• [Available data]:

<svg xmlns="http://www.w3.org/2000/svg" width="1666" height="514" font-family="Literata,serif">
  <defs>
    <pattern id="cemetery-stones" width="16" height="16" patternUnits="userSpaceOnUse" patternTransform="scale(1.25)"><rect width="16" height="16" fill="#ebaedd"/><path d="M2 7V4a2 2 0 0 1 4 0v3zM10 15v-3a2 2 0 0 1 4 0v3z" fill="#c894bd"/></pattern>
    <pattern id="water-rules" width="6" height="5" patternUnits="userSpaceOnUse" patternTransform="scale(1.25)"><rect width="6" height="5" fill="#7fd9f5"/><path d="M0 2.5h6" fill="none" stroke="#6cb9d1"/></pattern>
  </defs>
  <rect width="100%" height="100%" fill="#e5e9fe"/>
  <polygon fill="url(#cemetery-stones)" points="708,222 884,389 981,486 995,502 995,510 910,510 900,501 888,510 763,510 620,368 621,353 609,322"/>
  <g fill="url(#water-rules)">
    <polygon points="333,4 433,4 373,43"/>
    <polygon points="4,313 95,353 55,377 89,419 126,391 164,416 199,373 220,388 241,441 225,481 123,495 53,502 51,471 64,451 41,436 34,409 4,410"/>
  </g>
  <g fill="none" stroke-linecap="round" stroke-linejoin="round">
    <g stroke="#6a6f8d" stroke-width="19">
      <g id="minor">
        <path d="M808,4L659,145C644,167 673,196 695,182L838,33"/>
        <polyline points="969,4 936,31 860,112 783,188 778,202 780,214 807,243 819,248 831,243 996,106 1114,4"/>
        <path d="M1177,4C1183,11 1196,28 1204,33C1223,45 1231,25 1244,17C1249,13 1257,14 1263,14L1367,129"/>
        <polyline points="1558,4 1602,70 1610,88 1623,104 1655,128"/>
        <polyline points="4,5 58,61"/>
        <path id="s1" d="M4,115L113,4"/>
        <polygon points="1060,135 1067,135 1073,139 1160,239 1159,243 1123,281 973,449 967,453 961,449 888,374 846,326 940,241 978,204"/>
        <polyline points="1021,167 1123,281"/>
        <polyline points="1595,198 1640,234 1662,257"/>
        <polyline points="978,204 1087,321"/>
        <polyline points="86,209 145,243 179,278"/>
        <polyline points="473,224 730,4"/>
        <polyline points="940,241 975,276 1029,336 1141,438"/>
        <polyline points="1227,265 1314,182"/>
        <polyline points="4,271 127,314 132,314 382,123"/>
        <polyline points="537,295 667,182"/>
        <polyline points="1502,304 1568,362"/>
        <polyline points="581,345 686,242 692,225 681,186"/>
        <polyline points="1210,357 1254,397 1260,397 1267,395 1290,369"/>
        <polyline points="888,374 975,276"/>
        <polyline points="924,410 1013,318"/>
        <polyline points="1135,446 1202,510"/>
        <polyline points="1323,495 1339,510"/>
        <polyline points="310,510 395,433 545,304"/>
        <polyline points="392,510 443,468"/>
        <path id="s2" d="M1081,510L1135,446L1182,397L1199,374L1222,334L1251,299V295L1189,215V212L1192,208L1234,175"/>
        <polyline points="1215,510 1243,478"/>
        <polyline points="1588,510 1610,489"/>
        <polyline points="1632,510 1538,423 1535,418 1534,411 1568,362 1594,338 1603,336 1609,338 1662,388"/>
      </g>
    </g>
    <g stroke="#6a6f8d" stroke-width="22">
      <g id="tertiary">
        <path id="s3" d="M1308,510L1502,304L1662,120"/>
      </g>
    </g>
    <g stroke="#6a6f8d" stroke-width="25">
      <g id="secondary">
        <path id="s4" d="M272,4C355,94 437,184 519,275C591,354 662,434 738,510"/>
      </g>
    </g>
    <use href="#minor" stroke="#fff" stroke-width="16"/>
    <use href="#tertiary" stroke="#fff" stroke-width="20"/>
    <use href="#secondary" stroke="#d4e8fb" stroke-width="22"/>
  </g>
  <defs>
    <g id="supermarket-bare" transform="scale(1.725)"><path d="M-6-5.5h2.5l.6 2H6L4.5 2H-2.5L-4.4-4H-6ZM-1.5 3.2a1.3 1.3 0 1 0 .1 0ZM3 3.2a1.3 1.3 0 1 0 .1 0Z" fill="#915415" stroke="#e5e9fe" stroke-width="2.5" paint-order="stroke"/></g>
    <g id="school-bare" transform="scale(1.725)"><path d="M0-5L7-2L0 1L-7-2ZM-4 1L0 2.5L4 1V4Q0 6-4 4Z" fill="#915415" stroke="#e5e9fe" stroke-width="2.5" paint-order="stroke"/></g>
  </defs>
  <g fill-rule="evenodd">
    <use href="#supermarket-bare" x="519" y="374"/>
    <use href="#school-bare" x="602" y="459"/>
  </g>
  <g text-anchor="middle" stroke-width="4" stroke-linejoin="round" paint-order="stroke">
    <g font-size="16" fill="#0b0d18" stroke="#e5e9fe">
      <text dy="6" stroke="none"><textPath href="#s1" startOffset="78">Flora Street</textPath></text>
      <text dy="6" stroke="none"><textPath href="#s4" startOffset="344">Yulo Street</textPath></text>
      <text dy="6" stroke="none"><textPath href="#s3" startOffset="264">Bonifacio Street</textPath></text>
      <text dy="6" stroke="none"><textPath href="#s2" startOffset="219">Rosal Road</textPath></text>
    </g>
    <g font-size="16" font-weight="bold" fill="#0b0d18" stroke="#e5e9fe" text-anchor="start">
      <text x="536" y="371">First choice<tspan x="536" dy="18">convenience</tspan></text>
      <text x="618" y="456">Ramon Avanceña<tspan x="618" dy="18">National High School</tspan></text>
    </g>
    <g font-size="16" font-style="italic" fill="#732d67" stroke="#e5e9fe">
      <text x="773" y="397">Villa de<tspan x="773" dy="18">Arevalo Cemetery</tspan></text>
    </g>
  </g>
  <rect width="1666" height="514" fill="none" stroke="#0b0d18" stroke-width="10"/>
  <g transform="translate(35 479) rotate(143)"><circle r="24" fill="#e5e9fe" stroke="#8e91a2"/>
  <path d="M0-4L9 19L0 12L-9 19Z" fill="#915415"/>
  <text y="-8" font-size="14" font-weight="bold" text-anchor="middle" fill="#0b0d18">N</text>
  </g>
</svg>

• [Aim of the exercise]:
Where does "round" appear in the records above? Copy every line that has it.

• [Worked solution]:
  <g fill="none" stroke-linecap="round" stroke-linejoin="round">
  <g text-anchor="middle" stroke-width="4" stroke-linejoin="round" paint-order="stroke">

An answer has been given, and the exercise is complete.